Born August 2, 1910, in Hammond, Louisiana, Mary Teresa was the second child, first girl, of Cora Spera and Joseph Di Modica. Joseph farmed, took care of the two children and nursed his sick wife through a long illness. Mary Teresa was ten when her mother died.
Joseph then married Laura Ciolino, a young widow from Italy whose husband had died in the First World War. Her children were ages two and five. The couple had three more children, in what today would be called a "blended" family.
When Mary Teresa was in sixth grade, beautiful, young Sister Mary Dominic (age 22) asked the girls, "Who would like to be a sister?" All the hands went up. Mary was given a scholarship to the Dominican Academy in New Orleans, sixty miles away, where her Aunt Rose was working and learning English. Mary would often interpret for her aunt.
The academy had no seventh graders that year so Mary skipped to eighth grade. Five years later she entered the convent. In 1928 she began teaching at the new St. Leo the Great School, and taught mostly primary grades in the Dominican Sisters' schools until 1995, when she retired to the motherhouse.
In 1948 she began making "sister dolls" to help raise money for the Dominican College Library, which had just moved to an old mansion, and needed "everything." She sold them her dolls for five dollars each, and until recently was selling them for $25.00. The dolls were meticulously crafted to the end by this nonagenarian,
who didn't want to raise her prices, because maybe someone couldn't afford it. "I feel sorry for people," she said softly. There were those who maintained she was a nun-doll. The sisters were concerned that she worked too hard, but those who have the dolls consider them collector's items.
Her greatest challenge, she said, in looking back over her life, was teaching the altar boys their Latin in after-school hours. "Sometimes they would catch the priest in a mistake," so she knew she must have done well. She enjoyed traveling to Europe, to Lourdes, France, and Ireland, where her Dominican community originated in 1860, and twice to Italy (where on the second visit she kept a promise to come back, spent six weeks, and visited many cousins) and to Medjugorge, Yugoslavia. She lost count of trips to see her brother and his family in Chicago.
Eighteen of her sixty-six years of primary teaching were at St. Leo the Great where she had been a pioneer at age eighteen. "It broke my heart to leave," she said. Many of her students came to her funeral.
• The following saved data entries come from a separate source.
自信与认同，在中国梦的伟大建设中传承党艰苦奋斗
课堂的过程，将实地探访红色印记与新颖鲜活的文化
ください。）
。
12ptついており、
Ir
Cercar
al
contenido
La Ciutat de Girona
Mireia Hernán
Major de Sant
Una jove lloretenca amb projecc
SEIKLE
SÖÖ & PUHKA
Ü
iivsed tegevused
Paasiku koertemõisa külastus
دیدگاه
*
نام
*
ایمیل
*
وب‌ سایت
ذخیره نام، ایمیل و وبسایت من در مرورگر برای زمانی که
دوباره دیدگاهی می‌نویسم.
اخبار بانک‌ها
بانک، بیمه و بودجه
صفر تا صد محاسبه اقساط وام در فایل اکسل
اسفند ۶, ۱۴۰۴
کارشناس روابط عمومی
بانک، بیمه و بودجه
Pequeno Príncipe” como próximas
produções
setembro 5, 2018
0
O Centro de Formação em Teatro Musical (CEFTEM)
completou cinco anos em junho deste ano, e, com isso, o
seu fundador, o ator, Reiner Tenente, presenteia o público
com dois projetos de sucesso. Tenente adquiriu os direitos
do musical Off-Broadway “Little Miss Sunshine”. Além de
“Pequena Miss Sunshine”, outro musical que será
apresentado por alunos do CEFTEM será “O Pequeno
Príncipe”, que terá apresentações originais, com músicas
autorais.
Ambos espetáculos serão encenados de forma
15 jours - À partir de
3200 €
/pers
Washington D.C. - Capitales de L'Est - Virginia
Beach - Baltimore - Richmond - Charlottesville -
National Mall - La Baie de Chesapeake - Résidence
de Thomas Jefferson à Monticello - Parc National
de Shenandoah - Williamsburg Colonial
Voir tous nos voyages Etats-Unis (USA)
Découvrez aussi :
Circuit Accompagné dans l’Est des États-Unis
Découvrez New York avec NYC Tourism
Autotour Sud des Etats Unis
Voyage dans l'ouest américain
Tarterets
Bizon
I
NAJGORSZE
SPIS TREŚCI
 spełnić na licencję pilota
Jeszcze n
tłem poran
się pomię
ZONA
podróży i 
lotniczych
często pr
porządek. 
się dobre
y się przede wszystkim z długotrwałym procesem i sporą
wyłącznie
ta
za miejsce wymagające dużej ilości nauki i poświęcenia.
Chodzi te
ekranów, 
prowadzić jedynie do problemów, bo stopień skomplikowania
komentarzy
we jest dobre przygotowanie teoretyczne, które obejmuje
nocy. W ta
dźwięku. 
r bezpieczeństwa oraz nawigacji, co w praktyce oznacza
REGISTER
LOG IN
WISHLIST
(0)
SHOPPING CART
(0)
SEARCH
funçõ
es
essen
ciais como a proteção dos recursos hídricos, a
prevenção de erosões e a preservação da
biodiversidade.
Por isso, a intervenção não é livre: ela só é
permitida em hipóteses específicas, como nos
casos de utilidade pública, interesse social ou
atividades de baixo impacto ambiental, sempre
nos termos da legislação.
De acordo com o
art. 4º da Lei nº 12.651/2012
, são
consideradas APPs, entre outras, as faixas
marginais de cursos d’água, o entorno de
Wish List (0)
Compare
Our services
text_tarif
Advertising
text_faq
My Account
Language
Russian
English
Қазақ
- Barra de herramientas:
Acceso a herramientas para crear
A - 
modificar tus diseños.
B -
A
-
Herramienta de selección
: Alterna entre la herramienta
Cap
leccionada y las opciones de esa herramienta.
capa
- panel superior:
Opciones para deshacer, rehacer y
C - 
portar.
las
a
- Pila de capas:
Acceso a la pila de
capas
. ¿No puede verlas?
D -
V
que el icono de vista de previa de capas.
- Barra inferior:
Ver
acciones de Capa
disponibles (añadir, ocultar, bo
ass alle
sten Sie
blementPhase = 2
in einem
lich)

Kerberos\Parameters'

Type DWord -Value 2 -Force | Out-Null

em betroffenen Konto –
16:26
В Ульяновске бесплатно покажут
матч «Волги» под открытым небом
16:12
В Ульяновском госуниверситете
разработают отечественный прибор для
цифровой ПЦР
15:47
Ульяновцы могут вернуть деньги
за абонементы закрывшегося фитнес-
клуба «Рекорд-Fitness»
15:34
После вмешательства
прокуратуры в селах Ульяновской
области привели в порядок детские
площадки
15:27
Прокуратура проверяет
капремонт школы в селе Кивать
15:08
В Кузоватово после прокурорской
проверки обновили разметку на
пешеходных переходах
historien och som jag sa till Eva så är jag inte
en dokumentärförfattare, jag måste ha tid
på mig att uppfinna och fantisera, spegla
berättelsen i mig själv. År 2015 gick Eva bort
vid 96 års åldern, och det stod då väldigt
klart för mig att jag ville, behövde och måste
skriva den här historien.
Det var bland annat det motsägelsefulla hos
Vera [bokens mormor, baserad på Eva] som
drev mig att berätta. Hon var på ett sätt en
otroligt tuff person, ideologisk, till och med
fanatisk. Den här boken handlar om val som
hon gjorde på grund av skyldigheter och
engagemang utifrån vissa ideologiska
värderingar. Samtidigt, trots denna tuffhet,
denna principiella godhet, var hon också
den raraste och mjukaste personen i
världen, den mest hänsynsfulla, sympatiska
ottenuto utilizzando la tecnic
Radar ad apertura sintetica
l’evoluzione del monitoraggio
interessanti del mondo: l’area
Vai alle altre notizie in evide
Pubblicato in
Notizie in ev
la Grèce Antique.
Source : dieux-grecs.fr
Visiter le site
When asked what was her happiest time, she said with a chuckle, and eyes twinkling, "It's all been happy to me!" and added thoughtfully, "I had joy in doing everything for God." Graceful, and gracious, she was an inspiration, a warm ray of sunshine to all who knew her. Blessed are the pure of heart, for they shall see God.
Many gave witness to what she taught them outside
the classroom. "I learned from her," was heard over and
over. She had almost total recall of events, and though reserved,
loved people, reaching out to strangers. Her ten-year career in the
mail-room at St. Mary's Dominican College taught her of her power
with people. She was loyal, trusting, and sensitive. Although
fiercely independent, she learned to ask for the extra help she grew
to need. A bundle of energy, she had to give up much of what was
precious to her, like her sewing. She would tell you, if you were
interested, how she wrestled with God and gave in. Just before her
jubilee on June 4 she told a good friend, "I'm leaving
everything in God's hands." She had only days left, but no one
knew.
This diminutive, dynamic, simple, pure soul, full
of wonder, faith, and humor has left her mark wherever she walked
with her quick sure step. She left us so quickly. A wise friend
said, "It was hard on everybody but her."